What the exercise asks |
Could you repeat, word for word, every line from the one containing "Management, Commerce" through the final line of the records below, and nothing else?

Page-level text extractions:
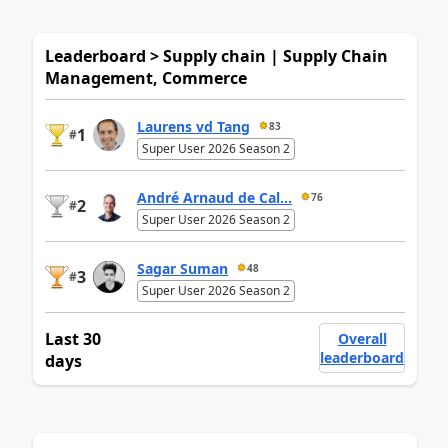
Leaderboard > Supply chain | Supply Chain
Management, Commerce
Laurens vd Tang
83
1
#
Super User 2026 Season 2
André Arnaud de Cal...
76
2
#
Super User 2026 Season 2
Sagar Suman
48
3
#
Super User 2026 Season 2
Last 30
Overall
leaderboard
days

Answer box |
Management, Commerce
Laurens vd Tang
83
1
#
Super User 2026 Season 2
André Arnaud de Cal...
76
2
#
Super User 2026 Season 2
Sagar Suman
48
3
#
Super User 2026 Season 2
Last 30
Overall
leaderboard
days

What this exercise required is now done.